Les « Commentaires » d’Immanuel Wallerstein

Commentaire n° 285, 15 juillet 2010

« Les impôts augmentent, mais pour qui ? »

mardi 20 juillet 2010   |   Immanuel Wallerstein
Lecture .

Tout le monde connaît le vieux dicton selon lequel rien n’est inévitable, sauf la mort et les impôts. Mais la plupart d’entre nous consacrons beaucoup d’énergie à repousser ces deux perspectives. Partout, les impôts sont une idée très impopulaire. Peu de gens se plaignent de ne pas en payer suffisamment. Mais, dans le même temps, tout le monde ou presque désire beaucoup de choses payées par les impôts.

Tout récemment, un sondage français a livré des résultats extraordinaires. La France a beau avoir l’un des taux d’imposition les plus élevés au monde, une majorité de la population est convaincue que de nouvelles hausses d’impôts sont inévitables. Plus surprenant encore, malgré le fait que la France est aujourd’hui dirigée par un gouvernement de droite, les électeurs qui s’attendent à une hausse des impôts sont plus nombreux à droite qu’à gauche, plus nombreux chez les riches que chez les pauvres.

Simplement, le fait est que plus aucun gouvernement au monde, ou presque, ou une collectivité locale, n’ont aujourd’hui suffisamment de recettes pour faire face aux niveaux de dépenses obligatoires prévues par la loi ainsi qu’aux dépenses souhaitées par la majorité des électeurs. Par conséquent, ces gouvernements empruntent de l’argent, s’endettent (encore un peu plus), ce qui est impopulaire, et/ou réduisent les dépenses au détriment de quelqu’un. La réalité, pourtant, c’est que ni l’emprunt ni les coupes dans les dépenses n’ont l’air de suffire.

Le résultat net, c’est que tous les gouvernements, partout, sont en train d’augmenter les impôts et vont continuer dans les années à venir. Mais la plupart le dénie. Comment peut-on dissimuler des hausses d’impôts ? De multiples façons.

Première façon : augmenter le prix des services publics. Si un gouvernement augmente pour l’administré les frais de dépôt d’un dossier ou d’obtention d’une licence, c’est une hausse d’impôt reposant sur le demandeur. Si le gouvernement relève l’âge de départ à la retraite, c’est une hausse d’impôt reposant sur le futur retraité.
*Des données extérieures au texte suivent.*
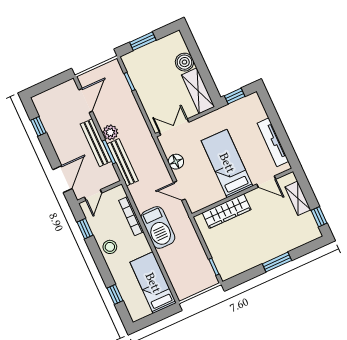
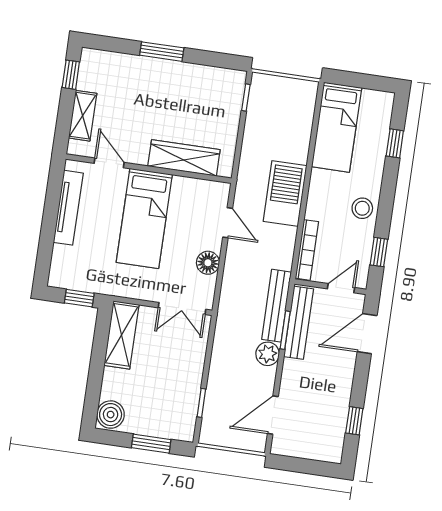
boiler: (184, 62) -> (111, 415), moved
bench: (96, 143) -> (299, 323), moved
bookcase: (131, 216) -> (307, 250), moved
Deuxième façon : éliminer une subvention qu’il versait précédemment. S’il s’agissait d’une aide à une entreprise, cela devient une hausse d’impôt reposant sur l’entreprise, hausse qui peut souvent (mais pas toujours) être reportée sur les consommateurs. Si l’aide bénéficiait à un particulier, par exemple une allocation chômage, l’éliminer ou la réduire constitue une hausse d’impôt reposant sur le particulier.

Mais la baisse de subvention la plus importante, parce qu’elle est la moins évidente, survient lorsqu’un gouvernement, au niveau national, décide de réduire l’un des multiples transferts monétaires vers les collectivités locales. La collectivité locale a alors deux solutions : elle peut augmenter ses impôts pour compenser le manque à gagner, disons en augmentant les taxes foncières ; ou elle peut réduire ses dépenses, par exemple en baissant ses dépenses d’éducation au niveau local.

Si la collectivité locale dépense moins dans l’éducation, on peut raisonnablement supposer que la qualité de l’enseignement public proposé va diminuer. Cela peut conduire à une réaction de la part des citoyens plus aisés, ceux qui peuvent se permettre d’assumer le coût d’un enseignement privé pour leurs enfants. Les plus pauvres doivent se contenter d’une école au rabais, voire plus d’école du tout. Les plus aisés supportent des hausses de prix, qui sont dans les faits une hausse d’impôt mais qui ne bénéficie pas à l’ensemble de la population.

Les impôts sont inévitables, en effet, et ne le sont jamais autant que lorsque l’économie-monde est en piteux état, comme actuellement. Ce qui n’est pas inévitable, c’est de savoir quel(s) groupe(s) doit supporter le fardeau le plus lourd. Qui doit faire le plus lourd sacrifice ? D’aucuns, avec audace, appellent cela la lutte des classes. Elle fait plutôt rage ces jours-ci.

Le seul slogan auquel personne ne devrait donner crédit, c’est « moins d’impôts ». Il n’y a aucune façon de le faire de toute façon. Il existe cependant des formes de taxation plus ou moins justes. La question à laquelle nous sommes tous confrontés, c’est de savoir qui payera les hausses d’impôts et par quelles voies. C’est l’une des batailles politiques décisives de notre époque.